= Jamil Qassas =

Palestinian peace activist

Jamil Qassas is a leader in the organization Combatants for Peace, a bi-national, grassroots nonviolence movement in Israel and Palestine.

Qassas was born in the Dheisheh refugee camp after his family was displaced from their land. He is a former Palestinian militant who said he once hated Jews, having only encountered them as IDF soldiers or settlers. His grandfather was killed in the 1948 Palestine war and his uncle in the First Lebanon War. In 1987, his 14 year-old brother was shot and killed at point-blank range by soldiers, and his mother died of a heart attack while held at a checkpoint.

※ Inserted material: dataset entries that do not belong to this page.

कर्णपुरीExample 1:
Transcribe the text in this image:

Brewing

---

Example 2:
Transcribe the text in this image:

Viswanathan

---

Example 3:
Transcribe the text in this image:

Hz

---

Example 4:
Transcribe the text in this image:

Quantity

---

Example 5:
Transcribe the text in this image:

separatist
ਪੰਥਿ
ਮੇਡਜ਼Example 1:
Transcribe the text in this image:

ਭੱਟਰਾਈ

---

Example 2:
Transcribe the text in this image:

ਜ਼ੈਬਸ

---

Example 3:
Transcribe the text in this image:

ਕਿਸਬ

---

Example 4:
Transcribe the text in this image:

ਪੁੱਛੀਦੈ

During the first intifada, Qassas was an organizer with a PFLP-affiliated group and spent time in Israeli jails. His perspective shifted at the end of the first intifada when he found work in Israel and his employer, an Israeli Jew, took genuine interest in his story and listened with empathy. That experience transformed how he advocated for Palestinians, and he renounced violence after realizing that not all Israelis were enemies.

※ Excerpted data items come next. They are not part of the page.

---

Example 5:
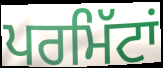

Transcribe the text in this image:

ਪਰਮਿੱਟਾਂ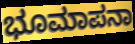
ಭೂಮಾಪನಾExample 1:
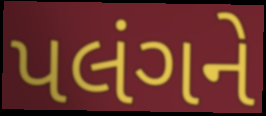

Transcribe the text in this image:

પલંગને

Qassas serves as a general coordinator of Combatants for Peace. When he speaks in public, whether in Arabic or Hebrew, he shares how extremists won't divide Israelis and Palestinians. When addressing Israeli audiences, he emphasizes that the fighting has brought no meaningful change for either side and emphasizes the need for dialogue; in Tel Aviv, he has spoken at rallies which have drawn more than 15,000 people.

His story is told in the documentary films Disturbing the Peace (2016) and There Is Another Way (2025). In the first film, he shares how he was affected by his mother who was deeply upset after hearing about Jews killed in a bus bombing. She told him that mothers suffer when they lose a child no matter who they are. Qassas says that his experience with Combatants for Peace has created new perspectives and allowed different narratives to be heard. He says cooperation is necessary in order to fight the occupation and bring dignity and collective liberation for both peoples.